Currently more than 80 organizations across North America benefit from using TREAT’s integrated health care solutions every day.

About VitalHub

VitalHub delivers an innovate platform for the creation of mobile health applications that increases productivity within healthcare settings.  The VitalHub platform provides the ability to integrate existing individual healthcare applications while maintaining the control, security and privacy essential in healthcare.  VitalHub’s applications are focused on the fast-growing mental health and long term care markets and the company plans to strategically acquire and grow business in these areas.  Currently over 50 healthcare institutions across Canada use products from VitalHub and its subsidiaries. 

VitalHub is based in Toronto, ON, and publicly traded on the TSX Venture Exchange: VHI.

**Data section**
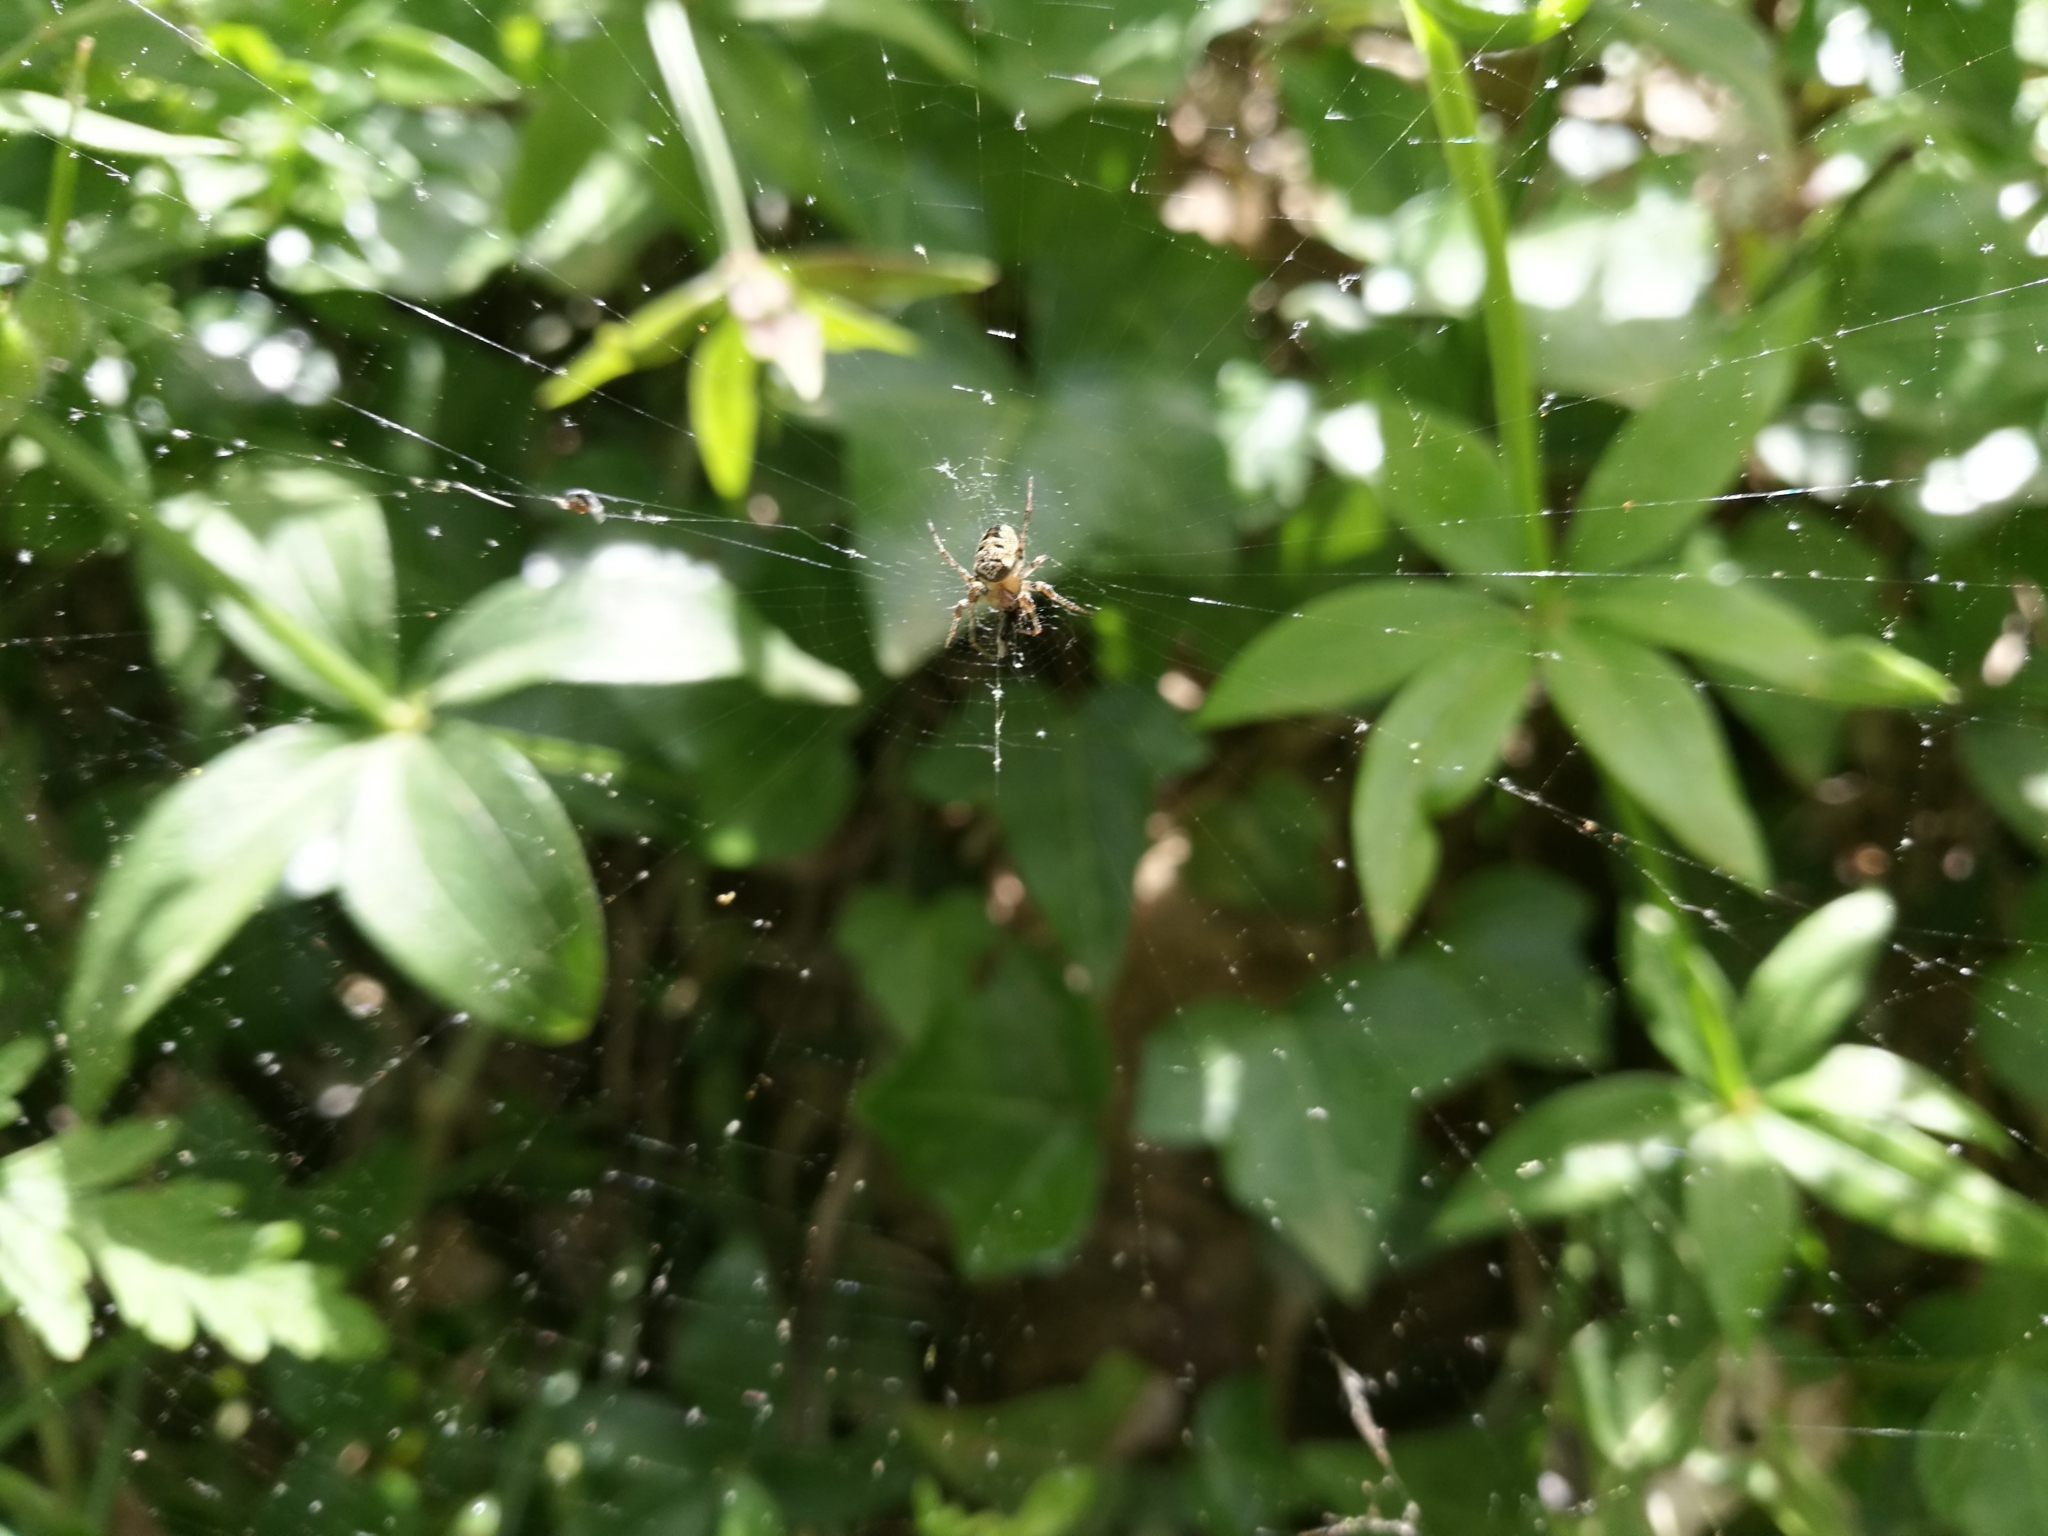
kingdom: Animalia
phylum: Arthropoda
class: Arachnida
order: Araneae
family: Araneidae
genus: Zilla
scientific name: Zilla diodia
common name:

**Required tasks**
1: In the VitalHub passage, list the things the platform maintains that the passage calls essential in healthcare.
2: Copy the VitalHub passage word for word from "About VitalHub" to "and its subsidiaries.".

**Written responses**
1: control, security, privacy

2:
About VitalHub

VitalHub delivers an innovate platform for the creation of mobile health applications that increases productivity within healthcare settings.  The VitalHub platform provides the ability to integrate existing individual healthcare applications while maintaining the control, security and privacy essential in healthcare.  VitalHub’s applications are focused on the fast-growing mental health and long term care markets and the company plans to strategically acquire and grow business in these areas.  Currently over 50 healthcare institutions across Canada use products from VitalHub and its subsidiaries.